As Igrejas de Palladio - I

A igreja de San Francesco della Vigna, dos Franciscanos, data de 1534/54, obra de Jacopo Sansovino. Possivelmente, a fachada pensada em termos artísticos seria deixada para mais tarde, seguindo mais ou menos a tradição italiana de se aprontar o interior dos templos, em ordem ao normal funcionamento da Eucaristia, deixando o embelezamento para depois. Estão, entre outros, o célebre caso da Catedral de Bolonha ou mesmo a igreja de São Lourenço, em Florença. Mas, depois do Concílio de Trento, as fachadas passam a ter um papel por demais importante, na medida em que funcionavam como mais um apelativo à oração e à visita das igrejas. Igrejas essas que se implantariam onde houvesse espaço, ou livre ou mesmo entre construções existentes, sem qualquer preocupação de se orientar a cabeceira para Nascente, como até aí. Palladio é chamado para dar uma nova face à Igreja, facto que se completa em 1564.
Figura 23.1a . Fachada de San Francesco della Vigna . 23.1b . Escorço do lado da Epístola da igreja
E Palladio desenha este alçado que vai constituir como que um embrião que vai "amadurecendo" até acabar na magistral fachada de Il Redentore que, tal como o tempietto Barbaro, não chegará a ver concluídas.
A figura 23.1a mostra o alçado em que a luz faz salientar os elementos constituintes de San Francesco. A figura 23.1b mostra o "volume" da fachadas do lado da Epístola, evidenciando a espessura da fachada que se apõe ao corpo primitivo da igreja.
Figura 23.2 . Fachada de San Francesco della Vigna . 1564 . Desenho de alçado . Andrea Palladio 
O desenho da fachada de San Francesco della Vigna é a solução encontrada por Palladio para resolver o frontispício de uma igreja de três naves, tal como Alberti teve que se confrontar com o mesmo problema aquando ter de desenhar uma nova fachada para Santa Maria Novella, em Florença, em 1470, cerca de um século antes.
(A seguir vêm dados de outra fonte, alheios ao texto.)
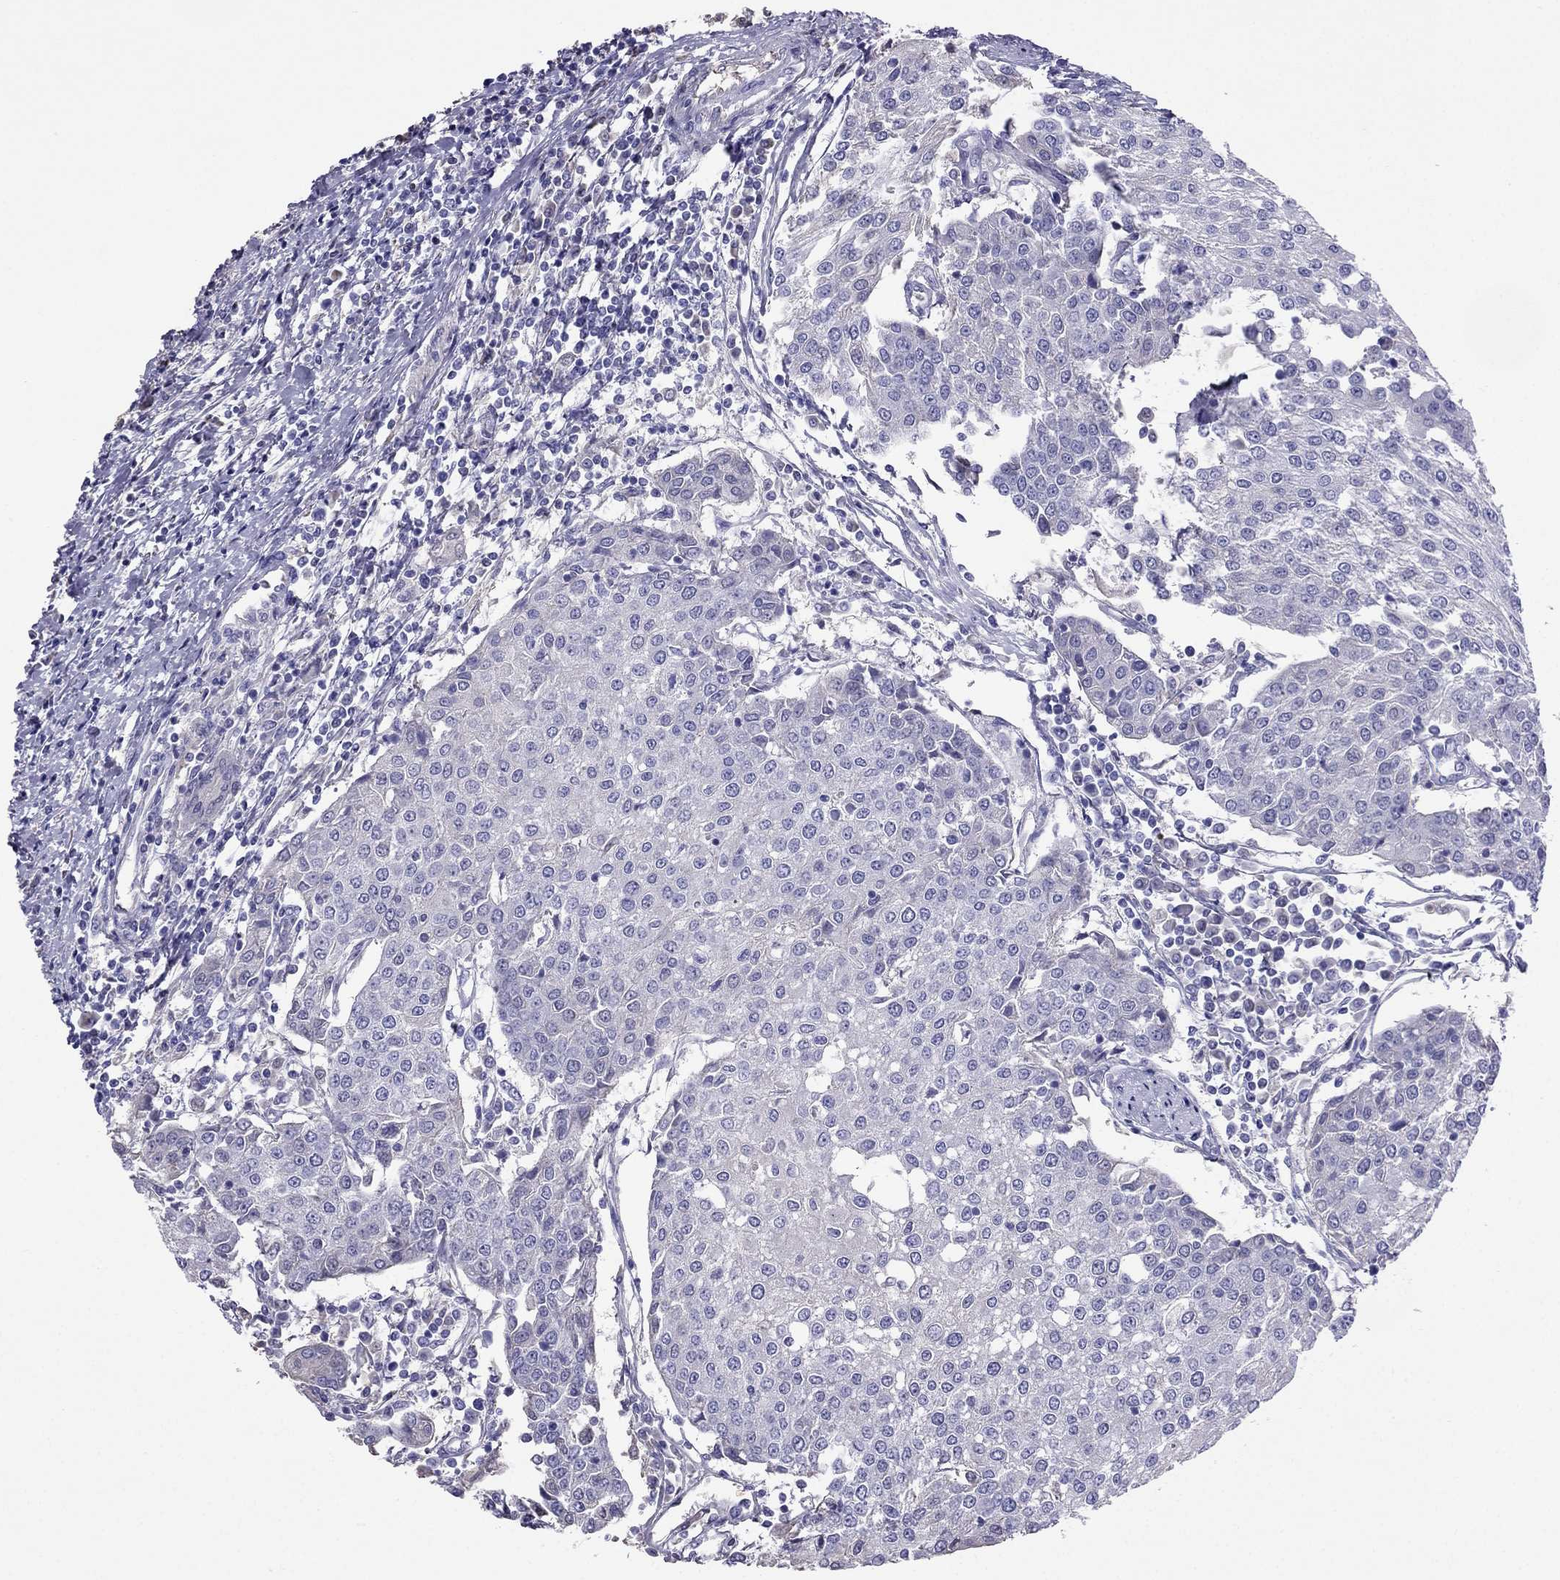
{"staining": {"intensity": "negative", "quantity": "none", "location": "none"}, "tissue": "urothelial cancer", "cell_type": "Tumor cells", "image_type": "cancer", "snomed": [{"axis": "morphology", "description": "Urothelial carcinoma, High grade"}, {"axis": "topography", "description": "Urinary bladder"}], "caption": "This is an IHC image of human urothelial carcinoma (high-grade). There is no staining in tumor cells.", "gene": "TBC1D21", "patient": {"sex": "female", "age": 85}}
Não são três naves no sentido estrito do termo: é uma nave central, mais alta do que as partes laterais onde o espaço se divide em cinco capelas, um tanto à maneira da igreja de Santo André, em Mântua.
Assim, Palladio desenha uma base, qual crepidoma, "tentando" elevar a igreja o mais possível do chão secular "impuro" . A figura 23.1a mostra à evidência que a altura real da porta atinge o cimo desta base, sendo o resto da altura uma espécie de bandeira opaca. O alçado divide-se em cinco tramos, a a' b a' a. As partes laterais da igreja, correspondentes ao Evangelho e à Epístola são separadas por pilastras e colunas embebidas, ambas geminadas nos extremos, e por colunas embebidas junto à parte central. Esta zona que abrange a totalidade da largura da igreja é rematada por um frontão triangular que desaparece por trás dos tramos a' b a', ou seja, por trás da nave principal da igreja. Esta parte central, mais destacada, é divida por colunas embebidas que são sobrepujadas por um entablamento vigoroso, nos seus três elementos, sobre o qual assenta um frontão de cornijas denticuladas. Estas colunas embebidas descansam em bases que se salientam do crepidoma, dando ainda mais relevo ao ligeiro avanço da zona central.
Quer sobre os arranques dos dois frontões, quer no topo do frontão completo Palladio previu a colocação de estatuária mas que acabou por restar apenas os acrotérios. 
Ainda uma nota para o sentido de composição de Palladio. O tramo central, o b, é mais largo do que os outros dois as. No entanto, Palladio, ao ladear a porta por duas colunas embebidas, acaba por aproximar o vão b do vão a. E, mais uma nota sobre a composição Palladiana: Os tramos a' não contém colunas gémeas, somente as grandes colunas do "templo" central.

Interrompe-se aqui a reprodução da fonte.